**What the task asks**. Copy out exactly the stretch of the listing below that begins at the line containing "party government, supported" and ends at the line containing "once a week and after a truck", and copy nothing outside it.
BEGIN
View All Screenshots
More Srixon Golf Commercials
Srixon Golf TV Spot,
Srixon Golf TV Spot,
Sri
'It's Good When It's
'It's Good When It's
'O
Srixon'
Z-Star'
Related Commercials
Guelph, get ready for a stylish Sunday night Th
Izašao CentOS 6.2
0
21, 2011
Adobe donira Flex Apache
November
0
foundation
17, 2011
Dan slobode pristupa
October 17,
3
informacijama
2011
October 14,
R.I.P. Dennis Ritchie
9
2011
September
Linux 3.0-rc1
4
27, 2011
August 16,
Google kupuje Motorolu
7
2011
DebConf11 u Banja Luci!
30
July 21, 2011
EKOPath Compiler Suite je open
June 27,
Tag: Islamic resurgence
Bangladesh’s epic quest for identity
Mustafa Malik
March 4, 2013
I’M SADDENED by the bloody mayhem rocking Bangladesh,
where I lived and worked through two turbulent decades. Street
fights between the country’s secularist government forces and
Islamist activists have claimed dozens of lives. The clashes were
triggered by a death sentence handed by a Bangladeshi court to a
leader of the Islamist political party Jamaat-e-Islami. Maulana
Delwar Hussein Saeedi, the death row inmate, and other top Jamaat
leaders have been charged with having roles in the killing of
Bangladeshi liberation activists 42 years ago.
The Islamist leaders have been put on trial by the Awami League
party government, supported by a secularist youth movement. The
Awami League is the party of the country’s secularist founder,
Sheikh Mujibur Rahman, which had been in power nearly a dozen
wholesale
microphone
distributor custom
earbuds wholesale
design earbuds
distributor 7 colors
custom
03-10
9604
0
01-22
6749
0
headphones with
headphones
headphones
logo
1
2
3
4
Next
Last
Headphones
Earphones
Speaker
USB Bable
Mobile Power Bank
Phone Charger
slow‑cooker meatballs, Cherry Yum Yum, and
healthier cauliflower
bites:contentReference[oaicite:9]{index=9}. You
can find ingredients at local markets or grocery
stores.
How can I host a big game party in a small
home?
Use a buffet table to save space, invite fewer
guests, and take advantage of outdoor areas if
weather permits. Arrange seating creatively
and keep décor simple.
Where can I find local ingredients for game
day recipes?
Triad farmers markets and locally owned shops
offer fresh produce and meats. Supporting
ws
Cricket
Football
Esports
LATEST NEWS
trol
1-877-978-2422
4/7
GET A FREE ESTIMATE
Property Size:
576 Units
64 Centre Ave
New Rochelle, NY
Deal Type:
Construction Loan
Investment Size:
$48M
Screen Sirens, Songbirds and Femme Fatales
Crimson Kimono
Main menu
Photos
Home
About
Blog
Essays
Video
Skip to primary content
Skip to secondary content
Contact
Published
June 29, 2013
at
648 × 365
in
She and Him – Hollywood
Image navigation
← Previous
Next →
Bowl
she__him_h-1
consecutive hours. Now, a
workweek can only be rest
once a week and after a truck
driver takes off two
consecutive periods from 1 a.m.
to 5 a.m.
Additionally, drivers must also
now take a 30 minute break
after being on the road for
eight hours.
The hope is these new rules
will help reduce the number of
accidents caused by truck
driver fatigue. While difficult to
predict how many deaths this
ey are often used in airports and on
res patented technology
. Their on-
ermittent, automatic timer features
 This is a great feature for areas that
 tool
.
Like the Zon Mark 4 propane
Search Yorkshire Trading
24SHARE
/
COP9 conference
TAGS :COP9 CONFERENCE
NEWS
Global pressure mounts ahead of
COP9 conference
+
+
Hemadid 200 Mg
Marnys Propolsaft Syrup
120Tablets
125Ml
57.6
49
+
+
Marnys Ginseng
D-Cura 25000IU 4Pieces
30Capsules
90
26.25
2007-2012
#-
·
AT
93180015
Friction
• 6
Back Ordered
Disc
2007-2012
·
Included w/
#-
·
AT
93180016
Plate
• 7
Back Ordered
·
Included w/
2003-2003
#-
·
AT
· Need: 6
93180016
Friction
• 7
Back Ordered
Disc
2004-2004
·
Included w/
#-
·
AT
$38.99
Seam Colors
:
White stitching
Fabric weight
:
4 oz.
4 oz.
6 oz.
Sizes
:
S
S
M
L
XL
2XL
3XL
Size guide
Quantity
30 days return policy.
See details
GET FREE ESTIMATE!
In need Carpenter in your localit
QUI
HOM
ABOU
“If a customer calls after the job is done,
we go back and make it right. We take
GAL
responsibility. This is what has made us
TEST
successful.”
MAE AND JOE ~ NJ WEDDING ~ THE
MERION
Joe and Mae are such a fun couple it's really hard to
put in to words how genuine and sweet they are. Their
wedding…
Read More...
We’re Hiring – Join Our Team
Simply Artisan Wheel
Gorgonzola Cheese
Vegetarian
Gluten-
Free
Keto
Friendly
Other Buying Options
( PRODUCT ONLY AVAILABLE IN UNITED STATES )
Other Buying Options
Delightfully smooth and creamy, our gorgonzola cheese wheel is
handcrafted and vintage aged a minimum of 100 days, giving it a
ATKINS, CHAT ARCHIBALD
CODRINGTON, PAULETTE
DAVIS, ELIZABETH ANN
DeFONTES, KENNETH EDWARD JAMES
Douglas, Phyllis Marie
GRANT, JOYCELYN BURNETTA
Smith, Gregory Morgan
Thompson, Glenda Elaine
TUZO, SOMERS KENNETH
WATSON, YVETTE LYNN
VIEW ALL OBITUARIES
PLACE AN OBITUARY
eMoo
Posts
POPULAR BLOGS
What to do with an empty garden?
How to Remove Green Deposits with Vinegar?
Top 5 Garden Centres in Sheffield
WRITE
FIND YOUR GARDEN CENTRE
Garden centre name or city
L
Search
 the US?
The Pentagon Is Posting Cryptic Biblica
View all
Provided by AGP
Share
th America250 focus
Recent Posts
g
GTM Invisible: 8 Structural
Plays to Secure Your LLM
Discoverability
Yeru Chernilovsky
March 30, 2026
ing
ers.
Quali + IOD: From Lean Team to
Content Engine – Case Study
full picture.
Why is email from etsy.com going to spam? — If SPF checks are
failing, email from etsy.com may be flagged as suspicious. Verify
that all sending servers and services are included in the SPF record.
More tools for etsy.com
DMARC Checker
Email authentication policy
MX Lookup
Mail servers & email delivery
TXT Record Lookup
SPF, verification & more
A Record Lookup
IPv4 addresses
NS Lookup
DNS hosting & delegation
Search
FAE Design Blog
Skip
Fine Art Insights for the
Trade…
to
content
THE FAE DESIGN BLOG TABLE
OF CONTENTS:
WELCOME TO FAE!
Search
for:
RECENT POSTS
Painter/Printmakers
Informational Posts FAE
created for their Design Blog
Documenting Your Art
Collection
END
**Written response**.
party government, supported by a secularist youth movement. The
Awami League is the party of the country’s secularist founder,
Sheikh Mujibur Rahman, which had been in power nearly a dozen
wholesale
microphone
distributor custom
earbuds wholesale
design earbuds
distributor 7 colors
custom
03-10
9604
0
01-22
6749
0
headphones with
headphones
headphones
logo
1
2
3
4
Next
Last
Headphones
Earphones
Speaker
USB Bable
Mobile Power Bank
Phone Charger
slow‑cooker meatballs, Cherry Yum Yum, and
healthier cauliflower
bites:contentReference[oaicite:9]{index=9}. You
can find ingredients at local markets or grocery
stores.
How can I host a big game party in a small
home?
Use a buffet table to save space, invite fewer
guests, and take advantage of outdoor areas if
weather permits. Arrange seating creatively
and keep décor simple.
Where can I find local ingredients for game
day recipes?
Triad farmers markets and locally owned shops
offer fresh produce and meats. Supporting
ws
Cricket
Football
Esports
LATEST NEWS
trol
1-877-978-2422
4/7
GET A FREE ESTIMATE
Property Size:
576 Units
64 Centre Ave
New Rochelle, NY
Deal Type:
Construction Loan
Investment Size:
$48M
Screen Sirens, Songbirds and Femme Fatales
Crimson Kimono
Main menu
Photos
Home
About
Blog
Essays
Video
Skip to primary content
Skip to secondary content
Contact
Published
June 29, 2013
at
648 × 365
in
She and Him – Hollywood
Image navigation
← Previous
Next →
Bowl
she__him_h-1
consecutive hours. Now, a
workweek can only be rest
once a week and after a truck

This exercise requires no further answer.